An exact copy of the listing below is needed, with no pictures in it.

---*---

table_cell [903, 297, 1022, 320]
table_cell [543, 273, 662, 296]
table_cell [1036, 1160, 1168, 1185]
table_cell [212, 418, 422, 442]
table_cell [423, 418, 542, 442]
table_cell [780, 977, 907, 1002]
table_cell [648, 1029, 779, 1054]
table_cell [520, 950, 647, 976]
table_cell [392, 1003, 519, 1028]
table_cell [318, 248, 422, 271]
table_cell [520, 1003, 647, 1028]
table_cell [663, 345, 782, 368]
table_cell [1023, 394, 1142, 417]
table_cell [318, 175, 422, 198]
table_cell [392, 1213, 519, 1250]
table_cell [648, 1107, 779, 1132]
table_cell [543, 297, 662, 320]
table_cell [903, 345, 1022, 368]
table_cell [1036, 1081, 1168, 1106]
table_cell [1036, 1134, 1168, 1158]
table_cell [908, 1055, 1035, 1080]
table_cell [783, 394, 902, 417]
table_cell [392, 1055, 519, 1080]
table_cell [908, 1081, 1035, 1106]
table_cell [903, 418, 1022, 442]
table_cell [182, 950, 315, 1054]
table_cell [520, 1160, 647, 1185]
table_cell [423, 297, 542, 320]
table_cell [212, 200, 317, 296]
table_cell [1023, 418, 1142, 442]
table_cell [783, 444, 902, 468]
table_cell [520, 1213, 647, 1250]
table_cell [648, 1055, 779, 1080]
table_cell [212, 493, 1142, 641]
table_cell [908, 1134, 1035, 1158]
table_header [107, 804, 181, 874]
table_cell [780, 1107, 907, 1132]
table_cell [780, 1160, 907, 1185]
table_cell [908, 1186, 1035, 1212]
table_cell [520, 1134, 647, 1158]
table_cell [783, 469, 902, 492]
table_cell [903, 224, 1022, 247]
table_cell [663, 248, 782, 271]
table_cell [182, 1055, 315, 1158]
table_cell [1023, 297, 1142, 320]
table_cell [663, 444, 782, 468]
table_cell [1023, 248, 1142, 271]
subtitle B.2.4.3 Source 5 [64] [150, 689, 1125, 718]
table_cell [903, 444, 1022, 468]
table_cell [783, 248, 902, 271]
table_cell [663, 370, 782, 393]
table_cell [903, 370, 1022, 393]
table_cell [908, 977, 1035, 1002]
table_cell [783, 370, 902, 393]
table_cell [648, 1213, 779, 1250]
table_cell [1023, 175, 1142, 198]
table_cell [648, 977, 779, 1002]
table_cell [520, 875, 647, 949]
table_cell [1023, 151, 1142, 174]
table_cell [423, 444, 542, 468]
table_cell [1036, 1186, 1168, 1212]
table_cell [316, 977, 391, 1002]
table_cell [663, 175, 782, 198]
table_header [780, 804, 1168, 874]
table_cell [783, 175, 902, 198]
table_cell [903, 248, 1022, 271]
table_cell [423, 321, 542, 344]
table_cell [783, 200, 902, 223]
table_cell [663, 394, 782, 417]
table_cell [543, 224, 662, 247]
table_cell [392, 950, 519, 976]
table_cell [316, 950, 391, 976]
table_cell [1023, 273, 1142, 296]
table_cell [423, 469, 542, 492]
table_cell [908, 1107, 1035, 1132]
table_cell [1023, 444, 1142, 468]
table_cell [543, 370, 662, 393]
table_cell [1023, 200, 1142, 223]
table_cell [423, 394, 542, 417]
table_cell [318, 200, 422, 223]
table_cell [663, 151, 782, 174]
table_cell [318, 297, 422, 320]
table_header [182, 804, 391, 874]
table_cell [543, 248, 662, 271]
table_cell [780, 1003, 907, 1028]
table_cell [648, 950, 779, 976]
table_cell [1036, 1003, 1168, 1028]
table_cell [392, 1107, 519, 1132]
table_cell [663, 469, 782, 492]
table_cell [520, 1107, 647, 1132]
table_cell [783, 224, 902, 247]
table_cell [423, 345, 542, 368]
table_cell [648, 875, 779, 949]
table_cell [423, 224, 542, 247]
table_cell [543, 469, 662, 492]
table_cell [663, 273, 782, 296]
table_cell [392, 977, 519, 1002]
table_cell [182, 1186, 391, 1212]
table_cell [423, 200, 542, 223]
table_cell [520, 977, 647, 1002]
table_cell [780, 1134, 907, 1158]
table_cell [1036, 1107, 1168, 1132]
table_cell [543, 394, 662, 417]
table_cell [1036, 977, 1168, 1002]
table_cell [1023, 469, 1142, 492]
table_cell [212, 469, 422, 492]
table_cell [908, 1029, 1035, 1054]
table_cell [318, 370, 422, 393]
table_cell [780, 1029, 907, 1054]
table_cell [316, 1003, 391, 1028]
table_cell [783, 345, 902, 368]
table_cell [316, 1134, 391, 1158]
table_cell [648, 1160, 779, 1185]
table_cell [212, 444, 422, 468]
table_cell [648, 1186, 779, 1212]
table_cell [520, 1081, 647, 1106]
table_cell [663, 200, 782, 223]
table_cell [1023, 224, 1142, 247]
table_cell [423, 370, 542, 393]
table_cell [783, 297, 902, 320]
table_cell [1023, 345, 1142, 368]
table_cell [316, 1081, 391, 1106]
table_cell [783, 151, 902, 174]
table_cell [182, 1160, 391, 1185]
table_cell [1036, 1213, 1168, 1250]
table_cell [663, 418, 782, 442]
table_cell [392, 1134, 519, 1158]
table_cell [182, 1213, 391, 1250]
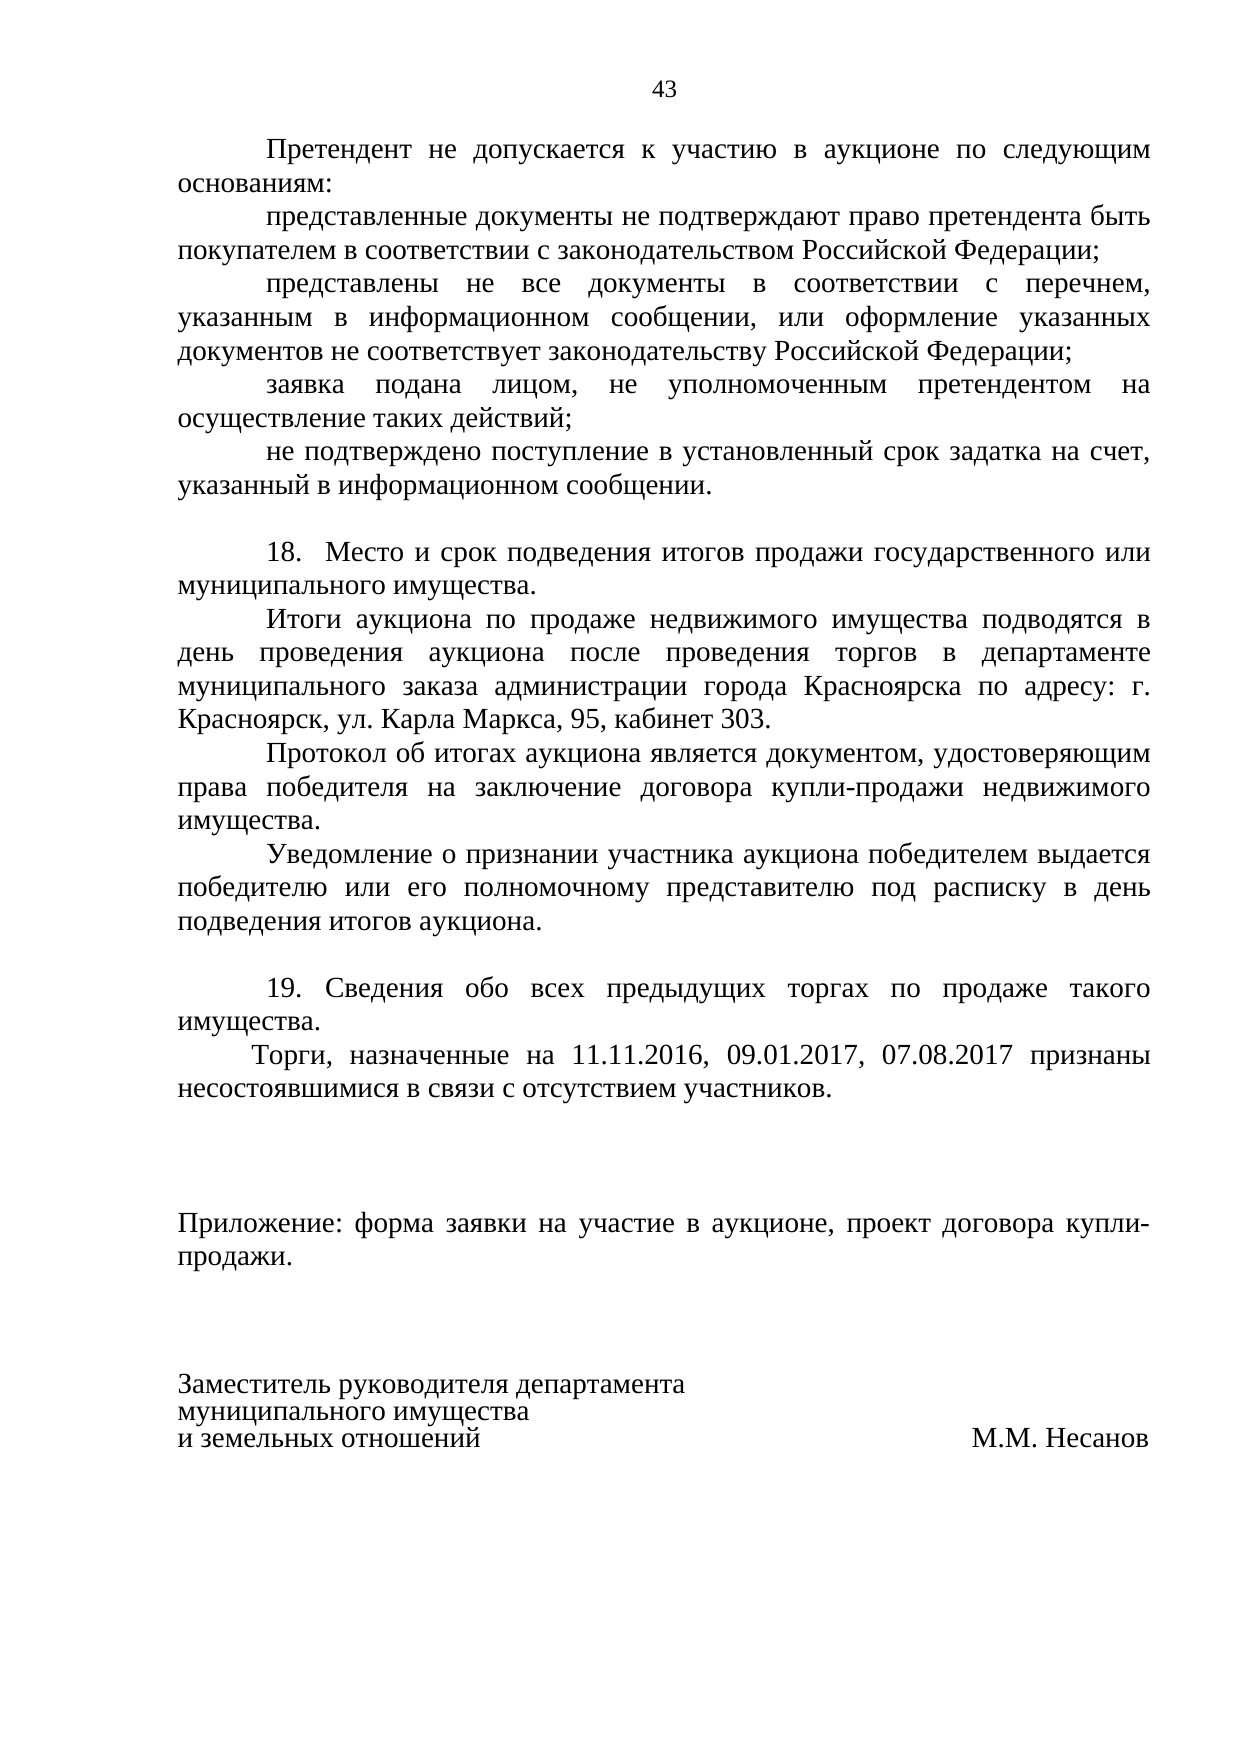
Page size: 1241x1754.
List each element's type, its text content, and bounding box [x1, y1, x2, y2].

list Сведения обо всех предыдущих торгах по продаже такого имущества. [177, 970, 1152, 1037]
text Протокол об итогах аукциона является документом, удостоверяющим права победителя на заключение договора купли-продажи недвижимого имущества. [177, 735, 1152, 836]
text Претендент не допускается к участию в аукционе по следующим основаниям: [177, 131, 1152, 198]
text Заместитель руководителя департамента [177, 1372, 1152, 1399]
text Торги, назначенные на 11.11.2016, 09.01.2017, 07.08.2017 признаны несостоявшимися в связи с отсутствием участников. [177, 1037, 1152, 1104]
text Итоги аукциона по продаже недвижимого имущества подводятся в день проведения аукциона после проведения торгов в департаменте муниципального заказа администрации города Красноярска по адресу: г. Красноярск, ул. Карла Маркса, 95, кабинет 303. [177, 601, 1152, 735]
text Приложение: форма заявки на участие в аукционе, проект договора купли-продажи. [177, 1205, 1152, 1272]
text представлены не все документы в соответствии с перечнем, указанным в информационном сообщении, или оформление указанных документов не соответствует законодательству Российской Федерации; [177, 266, 1152, 366]
text Уведомление о признании участника аукциона победителем выдается победителю или его полномочному представителю под расписку в день подведения итогов аукциона. [177, 836, 1152, 936]
text и земельных отношений М.М. Несанов [177, 1426, 1152, 1453]
text не подтверждено поступление в установленный срок задатка на счет, указанный в информационном сообщении. [177, 433, 1152, 500]
list Место и срок подведения итогов продажи государственного или муниципального имущества. [177, 534, 1152, 601]
text представленные документы не подтверждают право претендента быть покупателем в соответствии с законодательством Российской Федерации; [177, 198, 1152, 266]
text муниципального имущества [177, 1399, 1152, 1426]
text заявка подана лицом, не уполномоченным претендентом на осуществление таких действий; [177, 366, 1152, 433]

---*---

» ANSWER BELOW
table_cell [903, 297, 1022, 320]
table_cell [543, 273, 662, 296]
table_cell [1036, 1160, 1168, 1185]
table_cell [212, 418, 422, 442]
table_cell [423, 418, 542, 442]
table_cell [780, 977, 907, 1002]
table_cell [648, 1029, 779, 1054]
table_cell [520, 950, 647, 976]
table_cell [392, 1003, 519, 1028]
table_cell [318, 248, 422, 271]
table_cell [520, 1003, 647, 1028]
table_cell [663, 345, 782, 368]
table_cell [1023, 394, 1142, 417]
table_cell [318, 175, 422, 198]
table_cell [392, 1213, 519, 1250]
table_cell [648, 1107, 779, 1132]
table_cell [543, 297, 662, 320]
table_cell [903, 345, 1022, 368]
table_cell [1036, 1081, 1168, 1106]
table_cell [1036, 1134, 1168, 1158]
table_cell [908, 1055, 1035, 1080]
table_cell [783, 394, 902, 417]
table_cell [392, 1055, 519, 1080]
table_cell [908, 1081, 1035, 1106]
table_cell [903, 418, 1022, 442]
table_cell [182, 950, 315, 1054]
table_cell [520, 1160, 647, 1185]
table_cell [423, 297, 542, 320]
table_cell [212, 200, 317, 296]
table_cell [1023, 418, 1142, 442]
table_cell [783, 444, 902, 468]
table_cell [520, 1213, 647, 1250]
table_cell [648, 1055, 779, 1080]
table_cell [212, 493, 1142, 641]
table_cell [908, 1134, 1035, 1158]
table_header [107, 804, 181, 874]
table_cell [780, 1107, 907, 1132]
table_cell [780, 1160, 907, 1185]
table_cell [908, 1186, 1035, 1212]
table_cell [520, 1134, 647, 1158]
table_cell [783, 469, 902, 492]
table_cell [903, 224, 1022, 247]
table_cell [663, 248, 782, 271]
table_cell [182, 1055, 315, 1158]
table_cell [1023, 297, 1142, 320]
table_cell [663, 444, 782, 468]
table_cell [1023, 248, 1142, 271]
subtitle B.2.4.3 Source 5 [64] [150, 689, 1125, 718]
table_cell [903, 444, 1022, 468]
table_cell [783, 248, 902, 271]
table_cell [663, 370, 782, 393]
table_cell [903, 370, 1022, 393]
table_cell [908, 977, 1035, 1002]
table_cell [783, 370, 902, 393]
table_cell [648, 1213, 779, 1250]
table_cell [1023, 175, 1142, 198]
table_cell [648, 977, 779, 1002]
table_cell [520, 875, 647, 949]
table_cell [1023, 151, 1142, 174]
table_cell [423, 444, 542, 468]
table_cell [1036, 1186, 1168, 1212]
table_cell [316, 977, 391, 1002]
table_cell [663, 175, 782, 198]
table_header [780, 804, 1168, 874]
table_cell [783, 175, 902, 198]
table_cell [903, 248, 1022, 271]
table_cell [423, 321, 542, 344]
table_cell [783, 200, 902, 223]
table_cell [663, 394, 782, 417]
table_cell [543, 224, 662, 247]
table_cell [392, 950, 519, 976]
table_cell [316, 950, 391, 976]
table_cell [1023, 273, 1142, 296]
table_cell [423, 469, 542, 492]
table_cell [908, 1107, 1035, 1132]
table_cell [1023, 444, 1142, 468]
table_cell [543, 370, 662, 393]
table_cell [1023, 200, 1142, 223]
table_cell [423, 394, 542, 417]
table_cell [318, 200, 422, 223]
table_cell [663, 151, 782, 174]
table_cell [318, 297, 422, 320]
table_header [182, 804, 391, 874]
table_cell [543, 248, 662, 271]
table_cell [780, 1003, 907, 1028]
table_cell [648, 950, 779, 976]
table_cell [1036, 1003, 1168, 1028]
table_cell [392, 1107, 519, 1132]
table_cell [663, 469, 782, 492]
table_cell [520, 1107, 647, 1132]
table_cell [783, 224, 902, 247]
table_cell [423, 345, 542, 368]
table_cell [648, 875, 779, 949]
table_cell [423, 224, 542, 247]
table_cell [543, 469, 662, 492]
table_cell [663, 273, 782, 296]
table_cell [392, 977, 519, 1002]
table_cell [182, 1186, 391, 1212]
table_cell [423, 200, 542, 223]
table_cell [520, 977, 647, 1002]
table_cell [780, 1134, 907, 1158]
table_cell [1036, 1107, 1168, 1132]
table_cell [543, 394, 662, 417]
table_cell [1036, 977, 1168, 1002]
table_cell [1023, 469, 1142, 492]
table_cell [212, 469, 422, 492]
table_cell [908, 1029, 1035, 1054]
table_cell [318, 370, 422, 393]
table_cell [780, 1029, 907, 1054]
table_cell [316, 1003, 391, 1028]
table_cell [783, 345, 902, 368]
table_cell [316, 1134, 391, 1158]
table_cell [648, 1160, 779, 1185]
table_cell [212, 444, 422, 468]
table_cell [648, 1186, 779, 1212]
table_cell [520, 1081, 647, 1106]
table_cell [663, 200, 782, 223]
table_cell [1023, 224, 1142, 247]
table_cell [423, 370, 542, 393]
table_cell [783, 297, 902, 320]
table_cell [1023, 345, 1142, 368]
table_cell [316, 1081, 391, 1106]
table_cell [783, 151, 902, 174]
table_cell [182, 1160, 391, 1185]
table_cell [1036, 1213, 1168, 1250]
table_cell [663, 418, 782, 442]
table_cell [392, 1134, 519, 1158]
table_cell [182, 1213, 391, 1250]
Page size: 1241x1754.
List each element's type, its text content, and bounding box [x1, y1, x2, y2].

list Сведения обо всех предыдущих торгах по продаже такого имущества. [177, 970, 1152, 1037]
text Протокол об итогах аукциона является документом, удостоверяющим права победителя на заключение договора купли-продажи недвижимого имущества. [177, 735, 1152, 836]
text Претендент не допускается к участию в аукционе по следующим основаниям: [177, 131, 1152, 198]
text Заместитель руководителя департамента [177, 1372, 1152, 1399]
text Торги, назначенные на 11.11.2016, 09.01.2017, 07.08.2017 признаны несостоявшимися в связи с отсутствием участников. [177, 1037, 1152, 1104]
text Итоги аукциона по продаже недвижимого имущества подводятся в день проведения аукциона после проведения торгов в департаменте муниципального заказа администрации города Красноярска по адресу: г. Красноярск, ул. Карла Маркса, 95, кабинет 303. [177, 601, 1152, 735]
text Приложение: форма заявки на участие в аукционе, проект договора купли-продажи. [177, 1205, 1152, 1272]
text представлены не все документы в соответствии с перечнем, указанным в информационном сообщении, или оформление указанных документов не соответствует законодательству Российской Федерации; [177, 266, 1152, 366]
text Уведомление о признании участника аукциона победителем выдается победителю или его полномочному представителю под расписку в день подведения итогов аукциона. [177, 836, 1152, 936]
text и земельных отношений М.М. Несанов [177, 1426, 1152, 1453]
text не подтверждено поступление в установленный срок задатка на счет, указанный в информационном сообщении. [177, 433, 1152, 500]
list Место и срок подведения итогов продажи государственного или муниципального имущества. [177, 534, 1152, 601]
text представленные документы не подтверждают право претендента быть покупателем в соответствии с законодательством Российской Федерации; [177, 198, 1152, 266]
text муниципального имущества [177, 1399, 1152, 1426]
text заявка подана лицом, не уполномоченным претендентом на осуществление таких действий; [177, 366, 1152, 433]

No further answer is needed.